19/06/2012 à 17:20, par Navajo101
1/ la dette générale n’est pas remboursable, elle représente bien + que les ressources mondiales. L‘argent que les banques prêtent n‘existe pas, elles le créent, juste des écritures sur des comptes, une escroquerie quoi.
Je ne pense pas que les remboursement de la dette soit le but. Par contre les intérêts, eux bien réels, sont le fruit du travail. Je sais, ce n’est pas forcement simple à comprendre, parce qu’on nous a bourré le mou depuis l’enfance sur le fonctionnement des banques et de l’économie.
La preuve ? Nous avons aujourd’hui 1700 milliards de dette en France et nous avons payé 1400 milliards d’intérêts depuis 40 ans (en gros)
2/ pourquoi ne pas envoyer les banques se faire voir chez Plumeau ? Tout simplement parce que c’est la vie des décideurs (pas trop eux, parce qu‘on ne sait pas trop qui ils sont et où ils se trouvent) mais surtout de nos politiques qui est en jeu, physiquement -
Que se passerait il si les banques fermaient ? Si chèques, cartes et DAB ne fonctionnaient plus ?
Une fois les magasins de bouffe pillés, à qui irions nous demander des comptes ? chacun peut imaginer, suivant qu’il soit optimiste ... ou pas

et ma réponse.

Justement, l'intérêt de la dette, ce sont des sommes qui s'ajoutent aux avances de trésorerie, se cumulent, et finissent par devenir l'essentiel de la dette. Avec les taux énormes pratiqués aujourd'hui, l'effet boule de neige est colossal. C'est cela, précisément, qu'il faut combattre. Souvent, maintenant, le capital de la dette est simplement composé de sommes servant à "boucher les trous", et à payer ces #$¥£*! intérêts.
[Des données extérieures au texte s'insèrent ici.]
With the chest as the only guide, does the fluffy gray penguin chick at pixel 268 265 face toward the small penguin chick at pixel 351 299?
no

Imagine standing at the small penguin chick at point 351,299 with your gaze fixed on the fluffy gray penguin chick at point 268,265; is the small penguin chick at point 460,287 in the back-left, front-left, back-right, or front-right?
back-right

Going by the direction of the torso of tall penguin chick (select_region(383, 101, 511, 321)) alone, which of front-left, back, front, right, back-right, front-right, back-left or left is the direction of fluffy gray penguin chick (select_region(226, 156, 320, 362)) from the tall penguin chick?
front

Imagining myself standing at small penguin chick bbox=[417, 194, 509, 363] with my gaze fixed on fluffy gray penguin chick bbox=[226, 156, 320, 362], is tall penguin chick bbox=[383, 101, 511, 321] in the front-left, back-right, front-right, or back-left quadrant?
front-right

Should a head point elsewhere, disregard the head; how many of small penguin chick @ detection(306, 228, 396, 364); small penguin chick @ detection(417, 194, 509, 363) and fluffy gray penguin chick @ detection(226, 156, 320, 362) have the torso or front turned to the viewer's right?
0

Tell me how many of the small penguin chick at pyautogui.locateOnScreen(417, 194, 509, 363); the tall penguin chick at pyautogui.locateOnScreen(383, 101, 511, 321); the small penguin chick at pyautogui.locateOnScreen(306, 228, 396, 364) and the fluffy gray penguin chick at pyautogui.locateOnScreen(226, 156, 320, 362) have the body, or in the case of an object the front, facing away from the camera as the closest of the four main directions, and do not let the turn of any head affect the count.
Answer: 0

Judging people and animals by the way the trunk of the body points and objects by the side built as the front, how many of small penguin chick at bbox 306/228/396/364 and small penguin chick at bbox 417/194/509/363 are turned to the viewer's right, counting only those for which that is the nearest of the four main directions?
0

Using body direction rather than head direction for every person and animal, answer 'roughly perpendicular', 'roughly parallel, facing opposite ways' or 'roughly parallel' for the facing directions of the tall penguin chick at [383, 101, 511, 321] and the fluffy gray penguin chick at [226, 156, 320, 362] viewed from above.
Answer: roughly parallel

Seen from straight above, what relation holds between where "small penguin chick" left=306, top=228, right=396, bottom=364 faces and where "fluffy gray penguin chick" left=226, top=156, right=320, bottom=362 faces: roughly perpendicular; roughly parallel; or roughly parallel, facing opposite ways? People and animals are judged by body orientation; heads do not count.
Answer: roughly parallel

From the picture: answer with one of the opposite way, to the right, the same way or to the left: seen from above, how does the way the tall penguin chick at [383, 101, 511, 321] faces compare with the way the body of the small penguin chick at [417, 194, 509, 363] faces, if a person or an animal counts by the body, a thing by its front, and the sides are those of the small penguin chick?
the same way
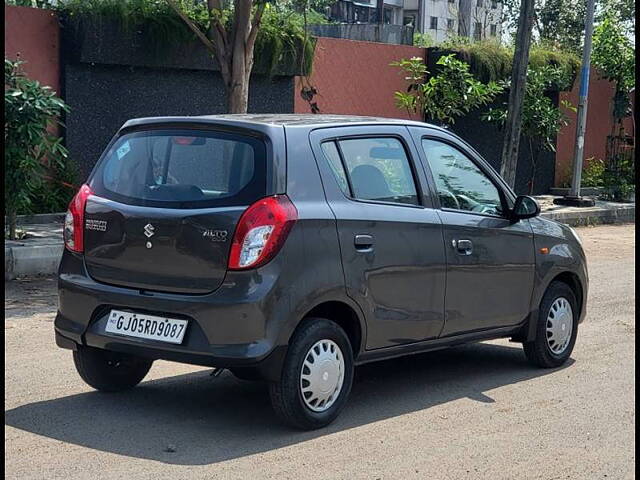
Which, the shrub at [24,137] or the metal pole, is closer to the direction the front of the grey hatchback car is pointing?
the metal pole

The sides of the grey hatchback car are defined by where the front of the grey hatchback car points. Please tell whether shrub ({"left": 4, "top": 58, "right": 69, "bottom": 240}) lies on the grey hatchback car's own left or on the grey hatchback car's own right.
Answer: on the grey hatchback car's own left

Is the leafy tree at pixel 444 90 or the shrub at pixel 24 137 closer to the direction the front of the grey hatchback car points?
the leafy tree

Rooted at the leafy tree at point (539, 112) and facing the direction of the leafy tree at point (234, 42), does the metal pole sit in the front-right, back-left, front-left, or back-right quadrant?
back-left

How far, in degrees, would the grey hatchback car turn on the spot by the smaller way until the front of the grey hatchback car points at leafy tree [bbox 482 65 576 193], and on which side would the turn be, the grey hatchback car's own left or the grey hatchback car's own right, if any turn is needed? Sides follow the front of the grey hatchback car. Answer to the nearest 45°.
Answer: approximately 45° to the grey hatchback car's own left

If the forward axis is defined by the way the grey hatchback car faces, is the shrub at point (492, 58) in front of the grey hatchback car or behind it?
in front

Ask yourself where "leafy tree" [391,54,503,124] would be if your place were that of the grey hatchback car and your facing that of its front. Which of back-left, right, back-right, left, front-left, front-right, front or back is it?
front-left

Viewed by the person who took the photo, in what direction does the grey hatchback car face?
facing away from the viewer and to the right of the viewer

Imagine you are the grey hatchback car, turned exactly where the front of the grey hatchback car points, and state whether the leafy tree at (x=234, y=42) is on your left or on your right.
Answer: on your left
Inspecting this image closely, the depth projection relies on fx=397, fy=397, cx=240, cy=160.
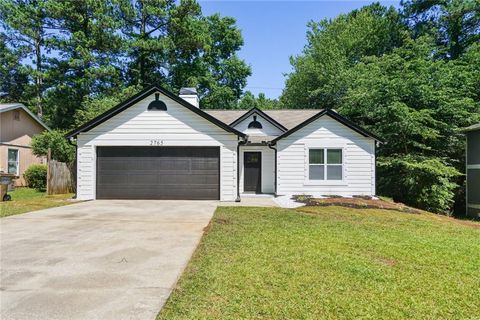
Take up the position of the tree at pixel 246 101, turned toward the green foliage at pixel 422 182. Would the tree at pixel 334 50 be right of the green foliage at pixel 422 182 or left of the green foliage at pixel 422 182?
left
S'ajoute à ce phénomène le détournement des emprunts publics vers des fortunes privées.

Il faut procéder en deux temps. Re-séparer les établissements de simple dépôt des officines spéculatives, et puis appliquer à celles-ci le non-remboursement des sommes non-dues. Le grand public ne sera pas touché. En revanche, les spéculateurs s'effondreront. C'est là un but politique. Car la plupart du temps, c'est avec cet argent accumulé hors de raison, que fonctionnent pressions et corruption à grande échelle.

3 commentaires:

  1. Bon texte, j'avais découvert cette notion de dette odieuse en regardant l'excellent Debtocraty.